■ **DATA**:
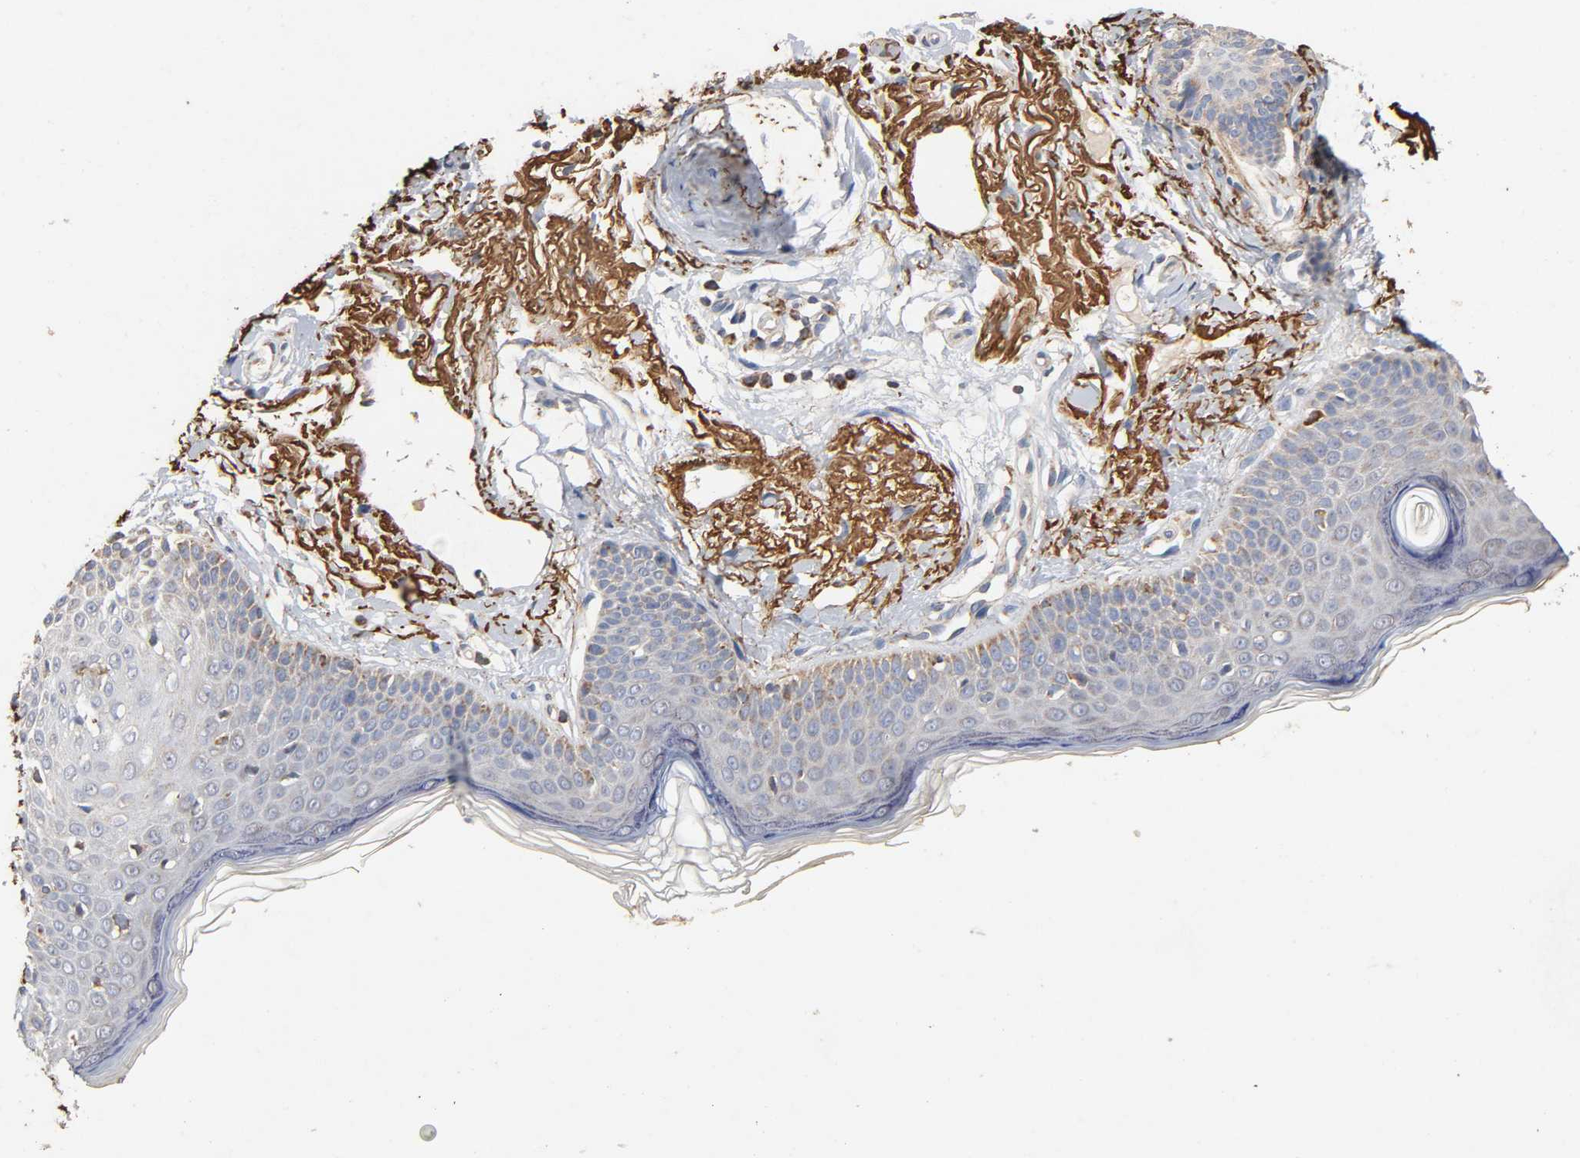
{"staining": {"intensity": "weak", "quantity": "<25%", "location": "cytoplasmic/membranous"}, "tissue": "skin cancer", "cell_type": "Tumor cells", "image_type": "cancer", "snomed": [{"axis": "morphology", "description": "Normal tissue, NOS"}, {"axis": "morphology", "description": "Basal cell carcinoma"}, {"axis": "topography", "description": "Skin"}], "caption": "Skin cancer (basal cell carcinoma) was stained to show a protein in brown. There is no significant positivity in tumor cells. (Brightfield microscopy of DAB (3,3'-diaminobenzidine) IHC at high magnification).", "gene": "NDUFS3", "patient": {"sex": "female", "age": 69}}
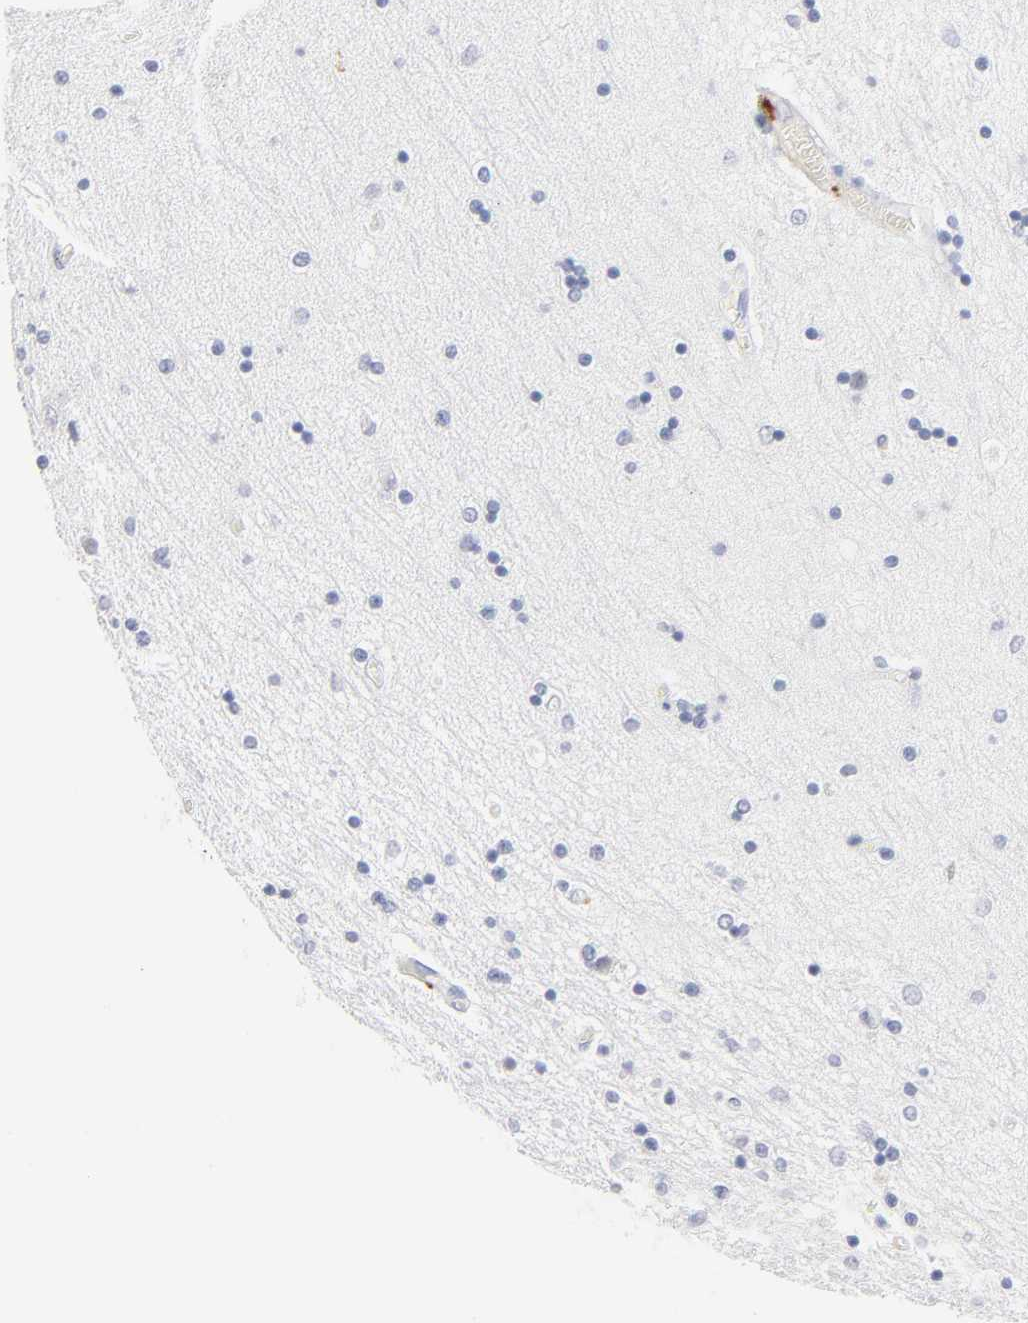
{"staining": {"intensity": "negative", "quantity": "none", "location": "none"}, "tissue": "hippocampus", "cell_type": "Glial cells", "image_type": "normal", "snomed": [{"axis": "morphology", "description": "Normal tissue, NOS"}, {"axis": "topography", "description": "Hippocampus"}], "caption": "The histopathology image displays no significant staining in glial cells of hippocampus.", "gene": "LTBP2", "patient": {"sex": "female", "age": 54}}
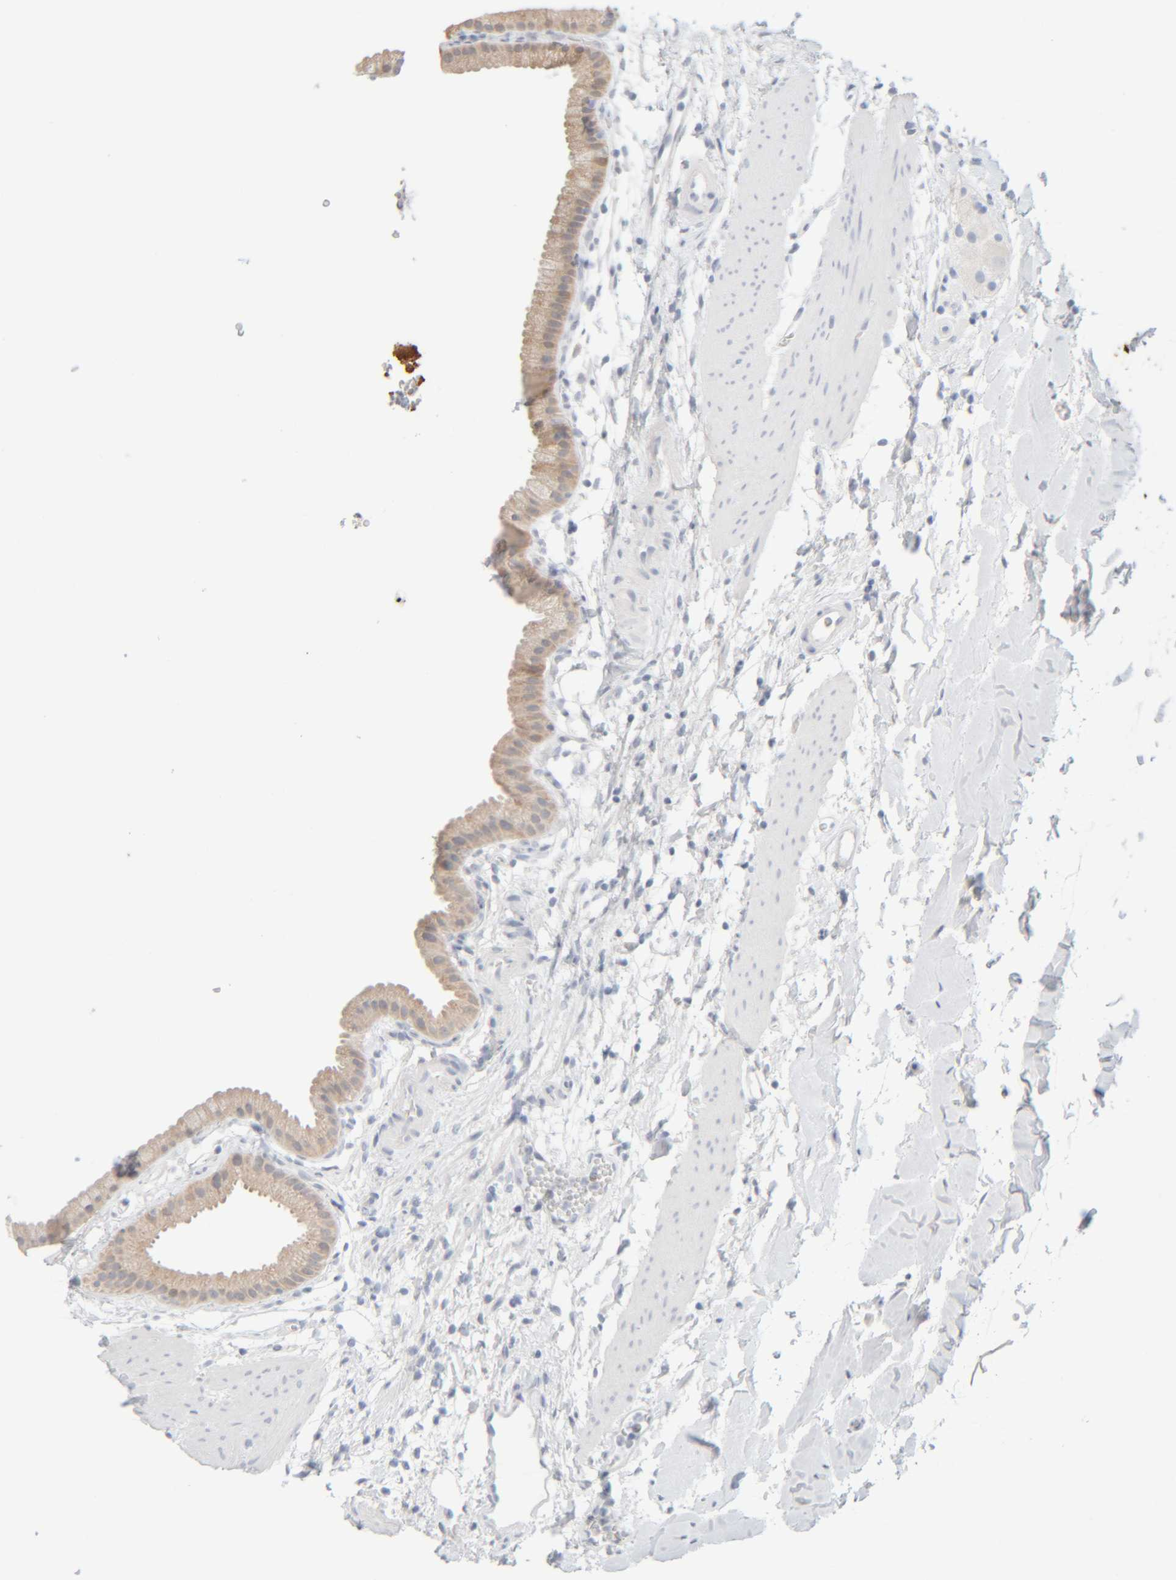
{"staining": {"intensity": "moderate", "quantity": ">75%", "location": "cytoplasmic/membranous"}, "tissue": "gallbladder", "cell_type": "Glandular cells", "image_type": "normal", "snomed": [{"axis": "morphology", "description": "Normal tissue, NOS"}, {"axis": "topography", "description": "Gallbladder"}], "caption": "Protein staining exhibits moderate cytoplasmic/membranous expression in about >75% of glandular cells in unremarkable gallbladder. (Stains: DAB in brown, nuclei in blue, Microscopy: brightfield microscopy at high magnification).", "gene": "RIDA", "patient": {"sex": "female", "age": 64}}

■ **TASK TO CARRY OUT**:
Restate the whole of the material word for word without the pictures.

■ **SOLUTION TO THE EXERCISE**:
{"staining": {"intensity": "weak", "quantity": "<25%", "location": "cytoplasmic/membranous"}, "tissue": "skin cancer", "cell_type": "Tumor cells", "image_type": "cancer", "snomed": [{"axis": "morphology", "description": "Normal tissue, NOS"}, {"axis": "morphology", "description": "Basal cell carcinoma"}, {"axis": "topography", "description": "Skin"}], "caption": "Skin cancer (basal cell carcinoma) was stained to show a protein in brown. There is no significant positivity in tumor cells. (Brightfield microscopy of DAB (3,3'-diaminobenzidine) IHC at high magnification).", "gene": "NDUFS3", "patient": {"sex": "female", "age": 69}}
{"staining": {"intensity": "negative", "quantity": "none", "location": "none"}, "tissue": "hippocampus", "cell_type": "Glial cells", "image_type": "normal", "snomed": [{"axis": "morphology", "description": "Normal tissue, NOS"}, {"axis": "topography", "description": "Hippocampus"}], "caption": "The histopathology image displays no significant staining in glial cells of hippocampus.", "gene": "LTBP2", "patient": {"sex": "female", "age": 54}}
{"staining": {"intensity": "moderate", "quantity": ">75%", "location": "cytoplasmic/membranous"}, "tissue": "gallbladder", "cell_type": "Glandular cells", "image_type": "normal", "snomed": [{"axis": "morphology", "description": "Normal tissue, NOS"}, {"axis": "topography", "description": "Gallbladder"}], "caption": "Protein staining exhibits moderate cytoplasmic/membranous expression in about >75% of glandular cells in unremarkable gallbladder. (Stains: DAB in brown, nuclei in blue, Microscopy: brightfield microscopy at high magnification).", "gene": "RIDA", "patient": {"sex": "female", "age": 64}}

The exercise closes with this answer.